[Records from a data source]
▬▬▬▬▬▬▬▬▬▬

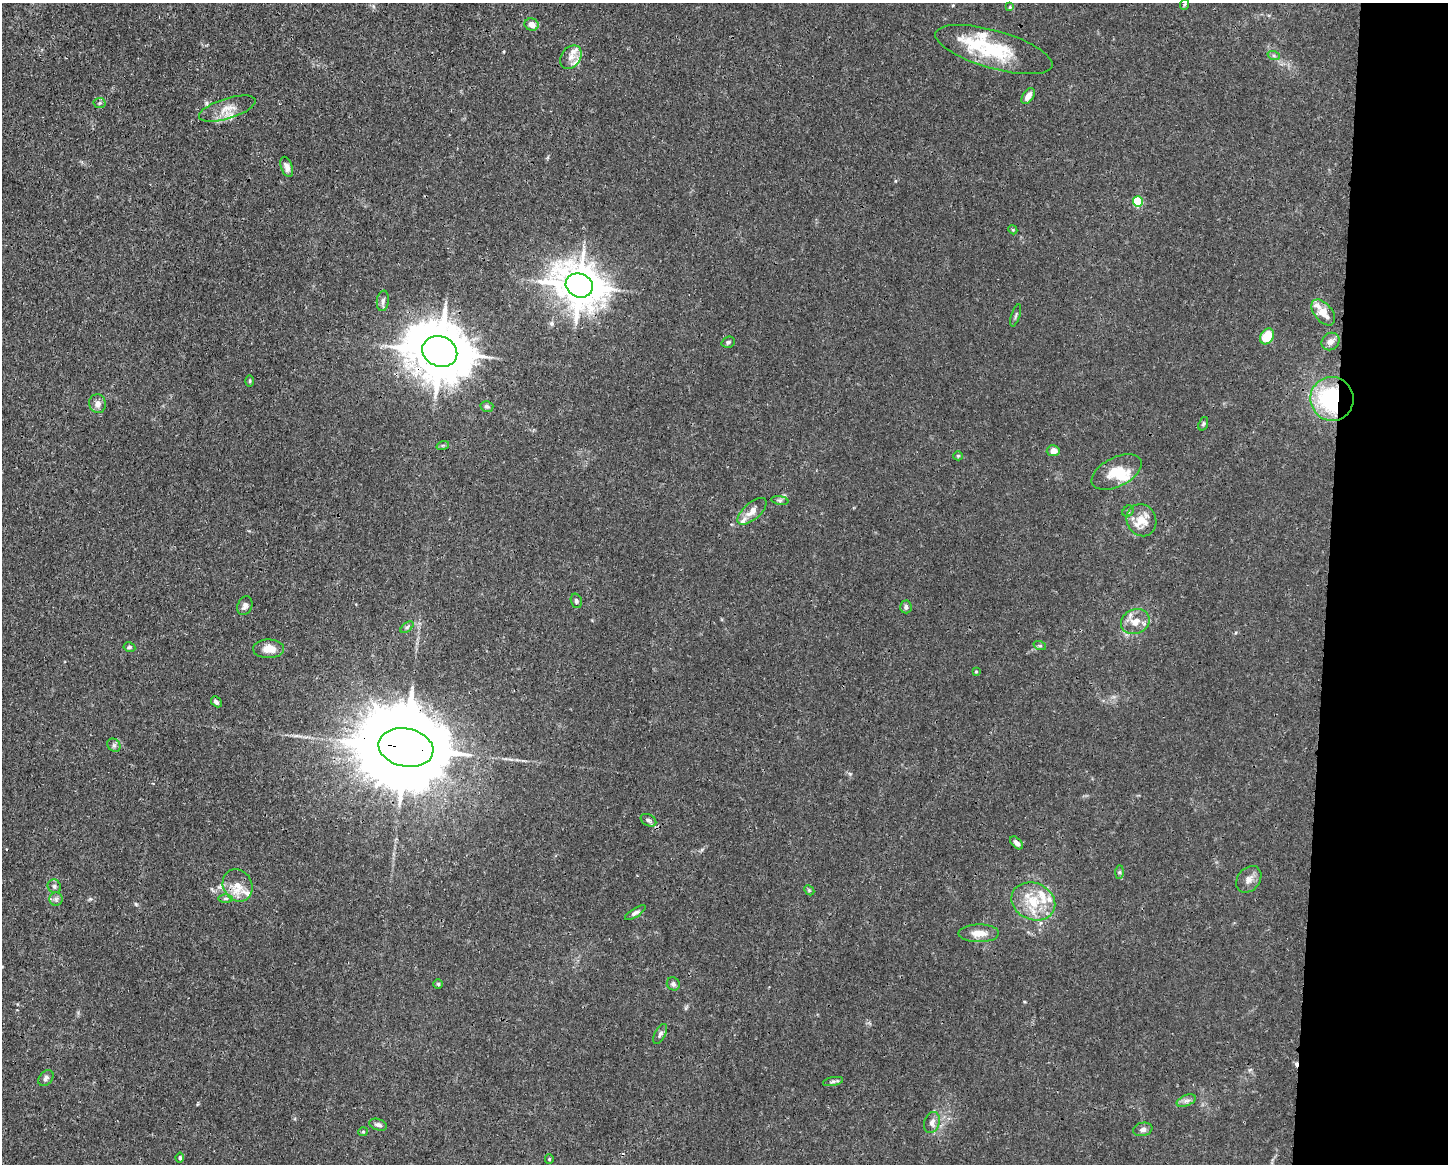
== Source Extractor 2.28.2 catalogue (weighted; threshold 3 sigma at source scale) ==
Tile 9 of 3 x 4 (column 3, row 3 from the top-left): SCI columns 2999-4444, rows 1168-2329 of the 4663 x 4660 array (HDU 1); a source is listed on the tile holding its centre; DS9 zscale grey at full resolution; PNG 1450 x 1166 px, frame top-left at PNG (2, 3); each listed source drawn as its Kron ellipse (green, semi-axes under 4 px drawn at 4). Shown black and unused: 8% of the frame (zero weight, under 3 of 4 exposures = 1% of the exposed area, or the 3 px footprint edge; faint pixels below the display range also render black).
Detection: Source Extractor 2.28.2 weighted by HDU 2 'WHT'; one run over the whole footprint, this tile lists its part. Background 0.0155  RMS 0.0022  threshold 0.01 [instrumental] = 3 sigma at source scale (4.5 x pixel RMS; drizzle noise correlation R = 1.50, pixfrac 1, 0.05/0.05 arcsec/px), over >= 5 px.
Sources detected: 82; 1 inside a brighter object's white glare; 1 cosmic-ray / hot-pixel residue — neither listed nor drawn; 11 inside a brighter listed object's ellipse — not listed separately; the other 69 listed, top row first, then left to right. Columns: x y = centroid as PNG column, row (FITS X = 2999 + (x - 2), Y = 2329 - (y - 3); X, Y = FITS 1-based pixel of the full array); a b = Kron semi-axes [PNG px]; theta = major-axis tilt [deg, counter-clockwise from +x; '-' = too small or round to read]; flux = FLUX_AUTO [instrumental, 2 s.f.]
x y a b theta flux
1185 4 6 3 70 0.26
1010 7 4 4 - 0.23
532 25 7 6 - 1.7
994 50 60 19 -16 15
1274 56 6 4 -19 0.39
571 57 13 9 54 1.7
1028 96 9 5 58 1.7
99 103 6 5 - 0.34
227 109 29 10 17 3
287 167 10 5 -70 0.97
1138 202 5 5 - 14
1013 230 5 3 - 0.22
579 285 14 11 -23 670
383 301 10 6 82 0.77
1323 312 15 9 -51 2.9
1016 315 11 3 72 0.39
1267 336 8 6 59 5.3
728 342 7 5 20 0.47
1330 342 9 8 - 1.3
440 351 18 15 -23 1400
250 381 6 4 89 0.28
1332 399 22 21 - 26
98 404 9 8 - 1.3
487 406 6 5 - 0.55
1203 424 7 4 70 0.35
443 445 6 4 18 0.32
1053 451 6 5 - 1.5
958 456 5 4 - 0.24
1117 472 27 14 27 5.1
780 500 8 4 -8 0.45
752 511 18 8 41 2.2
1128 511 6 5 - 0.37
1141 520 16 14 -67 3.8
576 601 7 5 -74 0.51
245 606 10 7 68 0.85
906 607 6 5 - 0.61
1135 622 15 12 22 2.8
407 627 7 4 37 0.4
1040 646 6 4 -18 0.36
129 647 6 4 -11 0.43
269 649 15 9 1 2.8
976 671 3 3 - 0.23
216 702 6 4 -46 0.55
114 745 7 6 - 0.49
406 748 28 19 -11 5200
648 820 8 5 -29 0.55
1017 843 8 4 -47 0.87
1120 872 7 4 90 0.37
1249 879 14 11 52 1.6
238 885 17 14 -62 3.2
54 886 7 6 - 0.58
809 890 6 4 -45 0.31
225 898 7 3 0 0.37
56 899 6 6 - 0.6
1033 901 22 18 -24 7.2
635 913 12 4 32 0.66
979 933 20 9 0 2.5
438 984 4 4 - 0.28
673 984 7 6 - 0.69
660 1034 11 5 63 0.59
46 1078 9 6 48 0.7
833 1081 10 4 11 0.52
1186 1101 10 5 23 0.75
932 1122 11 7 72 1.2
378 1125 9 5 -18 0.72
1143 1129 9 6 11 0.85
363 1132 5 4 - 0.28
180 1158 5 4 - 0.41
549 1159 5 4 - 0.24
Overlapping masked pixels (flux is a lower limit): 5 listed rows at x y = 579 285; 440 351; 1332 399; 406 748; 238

▬▬▬▬▬▬▬▬▬▬

# Given problem
Render these lines as a JSON list of strings, one string per line, omitting blank lines. Leave the pictures out.

# Response to the task
[
  "== Source Extractor 2.28.2 catalogue (weighted; threshold 3 sigma at source scale) ==",
  "Tile 9 of 3 x 4 (column 3, row 3 from the top-left): SCI columns 2999-4444, rows 1168-2329 of the 4663 x 4660 array (HDU 1); a source is listed on the tile holding its centre; DS9 zscale grey at full resolution; PNG 1450 x 1166 px, frame top-left at PNG (2, 3); each listed source drawn as its Kron ellipse (green, semi-axes under 4 px drawn at 4). Shown black and unused: 8% of the frame (zero weight, under 3 of 4 exposures = 1% of the exposed area, or the 3 px footprint edge; faint pixels below the display range also render black).",
  "Detection: Source Extractor 2.28.2 weighted by HDU 2 'WHT'; one run over the whole footprint, this tile lists its part. Background 0.0155  RMS 0.0022  threshold 0.01 [instrumental] = 3 sigma at source scale (4.5 x pixel RMS; drizzle noise correlation R = 1.50, pixfrac 1, 0.05/0.05 arcsec/px), over >= 5 px.",
  "Sources detected: 82; 1 inside a brighter object's white glare; 1 cosmic-ray / hot-pixel residue — neither listed nor drawn; 11 inside a brighter listed object's ellipse — not listed separately; the other 69 listed, top row first, then left to right. Columns: x y = centroid as PNG column, row (FITS X = 2999 + (x - 2), Y = 2329 - (y - 3); X, Y = FITS 1-based pixel of the full array); a b = Kron semi-axes [PNG px]; theta = major-axis tilt [deg, counter-clockwise from +x; '-' = too small or round to read]; flux = FLUX_AUTO [instrumental, 2 s.f.]",
  "x y a b theta flux",
  "1185 4 6 3 70 0.26",
  "1010 7 4 4 - 0.23",
  "532 25 7 6 - 1.7",
  "994 50 60 19 -16 15",
  "1274 56 6 4 -19 0.39",
  "571 57 13 9 54 1.7",
  "1028 96 9 5 58 1.7",
  "99 103 6 5 - 0.34",
  "227 109 29 10 17 3",
  "287 167 10 5 -70 0.97",
  "1138 202 5 5 - 14",
  "1013 230 5 3 - 0.22",
  "579 285 14 11 -23 670",
  "383 301 10 6 82 0.77",
  "1323 312 15 9 -51 2.9",
  "1016 315 11 3 72 0.39",
  "1267 336 8 6 59 5.3",
  "728 342 7 5 20 0.47",
  "1330 342 9 8 - 1.3",
  "440 351 18 15 -23 1400",
  "250 381 6 4 89 0.28",
  "1332 399 22 21 - 26",
  "98 404 9 8 - 1.3",
  "487 406 6 5 - 0.55",
  "1203 424 7 4 70 0.35",
  "443 445 6 4 18 0.32",
  "1053 451 6 5 - 1.5",
  "958 456 5 4 - 0.24",
  "1117 472 27 14 27 5.1",
  "780 500 8 4 -8 0.45",
  "752 511 18 8 41 2.2",
  "1128 511 6 5 - 0.37",
  "1141 520 16 14 -67 3.8",
  "576 601 7 5 -74 0.51",
  "245 606 10 7 68 0.85",
  "906 607 6 5 - 0.61",
  "1135 622 15 12 22 2.8",
  "407 627 7 4 37 0.4",
  "1040 646 6 4 -18 0.36",
  "129 647 6 4 -11 0.43",
  "269 649 15 9 1 2.8",
  "976 671 3 3 - 0.23",
  "216 702 6 4 -46 0.55",
  "114 745 7 6 - 0.49",
  "406 748 28 19 -11 5200",
  "648 820 8 5 -29 0.55",
  "1017 843 8 4 -47 0.87",
  "1120 872 7 4 90 0.37",
  "1249 879 14 11 52 1.6",
  "238 885 17 14 -62 3.2",
  "54 886 7 6 - 0.58",
  "809 890 6 4 -45 0.31",
  "225 898 7 3 0 0.37",
  "56 899 6 6 - 0.6",
  "1033 901 22 18 -24 7.2",
  "635 913 12 4 32 0.66",
  "979 933 20 9 0 2.5",
  "438 984 4 4 - 0.28",
  "673 984 7 6 - 0.69",
  "660 1034 11 5 63 0.59",
  "46 1078 9 6 48 0.7",
  "833 1081 10 4 11 0.52",
  "1186 1101 10 5 23 0.75",
  "932 1122 11 7 72 1.2",
  "378 1125 9 5 -18 0.72",
  "1143 1129 9 6 11 0.85",
  "363 1132 5 4 - 0.28",
  "180 1158 5 4 - 0.41",
  "549 1159 5 4 - 0.24",
  "Overlapping masked pixels (flux is a lower limit): 5 listed rows at x y = 579 285; 440 351; 1332 399; 406 748; 238"
]